A strength of this approach is that the researchers could study entire families and compare people with the mutation with relatives who don’t have it, but who have similar genetic background and life-style.
Dr Tiinamaija Tuomi, who co-led the study said, “This way, we could make sure that the effects we were seeing were definitely because of this gene, and not because of another genetic or life-style factor.”
Results showed that people with the mutation have higher insulin and lower blood sugar levels, reducing their risk for diabetes.
An international collaboration of 50 researchers also studied pancreatic cells with and without the mutation in the lab, and carried out experiments in mice and human cellular material to understand exactly what was happening when the function of the SLC30A8 gene changed.
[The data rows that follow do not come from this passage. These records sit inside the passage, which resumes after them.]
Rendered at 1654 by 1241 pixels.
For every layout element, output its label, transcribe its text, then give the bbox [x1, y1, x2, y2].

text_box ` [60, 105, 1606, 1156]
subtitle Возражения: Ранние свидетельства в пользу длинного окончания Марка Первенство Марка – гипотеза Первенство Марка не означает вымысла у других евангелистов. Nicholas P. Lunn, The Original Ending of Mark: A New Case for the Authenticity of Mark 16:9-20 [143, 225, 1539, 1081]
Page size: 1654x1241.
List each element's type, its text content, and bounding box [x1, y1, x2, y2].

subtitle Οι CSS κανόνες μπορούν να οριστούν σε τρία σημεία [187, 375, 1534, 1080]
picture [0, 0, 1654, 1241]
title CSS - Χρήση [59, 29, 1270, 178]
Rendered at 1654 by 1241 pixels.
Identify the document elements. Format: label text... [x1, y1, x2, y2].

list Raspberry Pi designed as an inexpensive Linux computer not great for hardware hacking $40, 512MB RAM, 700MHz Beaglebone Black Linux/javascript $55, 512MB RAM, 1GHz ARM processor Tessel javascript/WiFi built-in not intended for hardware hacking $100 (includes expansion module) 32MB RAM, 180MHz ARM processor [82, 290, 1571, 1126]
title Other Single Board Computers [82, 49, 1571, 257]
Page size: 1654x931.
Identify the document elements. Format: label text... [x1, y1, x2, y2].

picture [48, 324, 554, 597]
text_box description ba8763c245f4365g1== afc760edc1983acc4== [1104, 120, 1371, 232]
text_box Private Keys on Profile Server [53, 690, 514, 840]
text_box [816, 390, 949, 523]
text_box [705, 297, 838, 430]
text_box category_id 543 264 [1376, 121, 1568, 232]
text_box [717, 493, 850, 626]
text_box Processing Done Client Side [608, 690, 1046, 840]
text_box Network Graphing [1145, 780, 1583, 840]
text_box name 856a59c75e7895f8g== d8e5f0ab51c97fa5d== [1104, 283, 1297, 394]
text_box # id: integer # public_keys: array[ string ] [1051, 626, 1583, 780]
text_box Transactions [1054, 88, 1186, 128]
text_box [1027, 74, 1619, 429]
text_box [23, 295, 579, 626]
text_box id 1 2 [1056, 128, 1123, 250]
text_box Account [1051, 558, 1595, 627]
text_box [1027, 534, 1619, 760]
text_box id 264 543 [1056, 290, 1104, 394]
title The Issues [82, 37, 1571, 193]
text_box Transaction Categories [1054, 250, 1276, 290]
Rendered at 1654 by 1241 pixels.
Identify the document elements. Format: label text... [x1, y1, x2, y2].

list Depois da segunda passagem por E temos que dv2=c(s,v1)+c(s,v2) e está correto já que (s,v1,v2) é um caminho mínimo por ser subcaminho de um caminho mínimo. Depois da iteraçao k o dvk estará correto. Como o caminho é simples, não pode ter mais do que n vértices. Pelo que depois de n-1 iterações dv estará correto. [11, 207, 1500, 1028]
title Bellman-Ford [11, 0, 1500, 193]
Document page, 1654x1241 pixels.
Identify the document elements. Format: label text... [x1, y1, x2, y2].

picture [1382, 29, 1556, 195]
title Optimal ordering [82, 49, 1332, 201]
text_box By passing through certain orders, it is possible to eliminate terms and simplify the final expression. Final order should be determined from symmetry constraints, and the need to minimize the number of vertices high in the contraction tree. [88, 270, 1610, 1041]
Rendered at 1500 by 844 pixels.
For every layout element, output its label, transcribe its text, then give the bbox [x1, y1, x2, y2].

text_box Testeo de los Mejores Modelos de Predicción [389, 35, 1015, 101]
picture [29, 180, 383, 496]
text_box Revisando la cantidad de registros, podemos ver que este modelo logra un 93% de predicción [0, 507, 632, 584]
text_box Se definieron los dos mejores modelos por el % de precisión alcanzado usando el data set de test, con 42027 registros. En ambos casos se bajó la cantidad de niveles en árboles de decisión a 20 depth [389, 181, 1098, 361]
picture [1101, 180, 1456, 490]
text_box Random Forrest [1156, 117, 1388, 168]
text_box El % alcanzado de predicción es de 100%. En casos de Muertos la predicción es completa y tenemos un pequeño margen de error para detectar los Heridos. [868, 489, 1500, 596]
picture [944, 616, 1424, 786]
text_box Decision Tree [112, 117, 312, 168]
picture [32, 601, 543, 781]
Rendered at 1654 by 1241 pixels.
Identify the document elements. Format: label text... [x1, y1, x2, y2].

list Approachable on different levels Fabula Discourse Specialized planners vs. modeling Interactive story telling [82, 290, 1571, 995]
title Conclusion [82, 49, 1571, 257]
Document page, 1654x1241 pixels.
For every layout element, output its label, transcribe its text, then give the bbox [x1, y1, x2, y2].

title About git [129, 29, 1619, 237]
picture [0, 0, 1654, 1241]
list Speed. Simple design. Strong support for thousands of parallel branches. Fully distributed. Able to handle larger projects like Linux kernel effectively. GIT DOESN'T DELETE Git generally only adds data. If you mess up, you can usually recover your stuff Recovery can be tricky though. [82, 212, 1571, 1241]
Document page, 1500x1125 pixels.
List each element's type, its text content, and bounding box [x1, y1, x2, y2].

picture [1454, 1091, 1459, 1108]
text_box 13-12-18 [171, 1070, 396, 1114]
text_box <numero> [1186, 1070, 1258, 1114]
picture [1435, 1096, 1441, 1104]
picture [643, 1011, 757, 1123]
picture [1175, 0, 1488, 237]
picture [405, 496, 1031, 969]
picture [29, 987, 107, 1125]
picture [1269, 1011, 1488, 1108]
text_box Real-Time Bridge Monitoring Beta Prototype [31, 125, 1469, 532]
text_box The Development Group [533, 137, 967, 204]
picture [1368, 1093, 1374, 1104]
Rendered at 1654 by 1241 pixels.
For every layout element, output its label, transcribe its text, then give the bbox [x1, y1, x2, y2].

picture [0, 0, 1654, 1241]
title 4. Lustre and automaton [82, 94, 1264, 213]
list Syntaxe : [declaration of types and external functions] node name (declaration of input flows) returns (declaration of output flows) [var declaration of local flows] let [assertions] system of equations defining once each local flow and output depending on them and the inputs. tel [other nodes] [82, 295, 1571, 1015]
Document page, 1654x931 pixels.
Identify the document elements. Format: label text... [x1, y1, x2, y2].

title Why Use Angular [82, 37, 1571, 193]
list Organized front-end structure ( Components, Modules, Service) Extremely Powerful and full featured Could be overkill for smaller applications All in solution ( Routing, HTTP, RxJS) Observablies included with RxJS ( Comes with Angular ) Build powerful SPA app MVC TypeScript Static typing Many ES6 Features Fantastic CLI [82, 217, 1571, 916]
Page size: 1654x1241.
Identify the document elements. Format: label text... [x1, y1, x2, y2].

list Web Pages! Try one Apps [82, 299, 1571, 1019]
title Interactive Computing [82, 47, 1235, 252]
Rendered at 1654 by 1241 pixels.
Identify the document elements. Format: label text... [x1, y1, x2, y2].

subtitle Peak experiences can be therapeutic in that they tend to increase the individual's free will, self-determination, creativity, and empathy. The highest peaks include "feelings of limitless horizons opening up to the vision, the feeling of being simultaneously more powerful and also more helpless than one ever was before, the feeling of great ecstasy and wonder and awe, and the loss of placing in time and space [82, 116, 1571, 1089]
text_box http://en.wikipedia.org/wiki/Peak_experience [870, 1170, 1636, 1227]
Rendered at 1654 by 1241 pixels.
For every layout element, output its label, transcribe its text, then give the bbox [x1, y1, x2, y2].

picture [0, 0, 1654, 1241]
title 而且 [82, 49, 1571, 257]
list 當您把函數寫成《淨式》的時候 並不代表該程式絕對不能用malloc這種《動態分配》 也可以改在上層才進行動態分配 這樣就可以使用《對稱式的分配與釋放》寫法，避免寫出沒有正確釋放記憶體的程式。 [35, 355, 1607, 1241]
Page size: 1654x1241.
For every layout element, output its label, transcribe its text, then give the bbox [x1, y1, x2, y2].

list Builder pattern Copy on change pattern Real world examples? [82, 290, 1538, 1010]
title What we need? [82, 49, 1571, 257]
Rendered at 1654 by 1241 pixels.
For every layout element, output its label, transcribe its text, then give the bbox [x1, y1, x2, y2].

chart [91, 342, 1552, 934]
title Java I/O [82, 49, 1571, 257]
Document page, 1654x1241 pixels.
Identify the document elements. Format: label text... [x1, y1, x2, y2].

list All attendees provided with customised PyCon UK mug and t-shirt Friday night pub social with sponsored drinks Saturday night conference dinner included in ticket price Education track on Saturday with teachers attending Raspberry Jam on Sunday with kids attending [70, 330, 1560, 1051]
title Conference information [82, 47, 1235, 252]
Dr Benoit Hastoy, from Oxford Universities Centre for Diabetes, Endocrinology & Metabolism, said “We found that this mutation had collateral consequences on key functions of pancreatic beta cells and during their development. Importantly, this study exposes the extraordinary molecular complexity behind a specific gene variation conferring risk or protection from type 2 diabetes.”
“Taken together, the human and model system data show enhanced glucose-stimulated insulin secretion combined with enhanced conversion of the prehormone proinsulin to insulin as the most likely explanation for protection against type 2 diabetes.
Better understanding of the genetic and pathological mechanism behind diabetes can open up new ways of preventing or treating type 2 diabetes.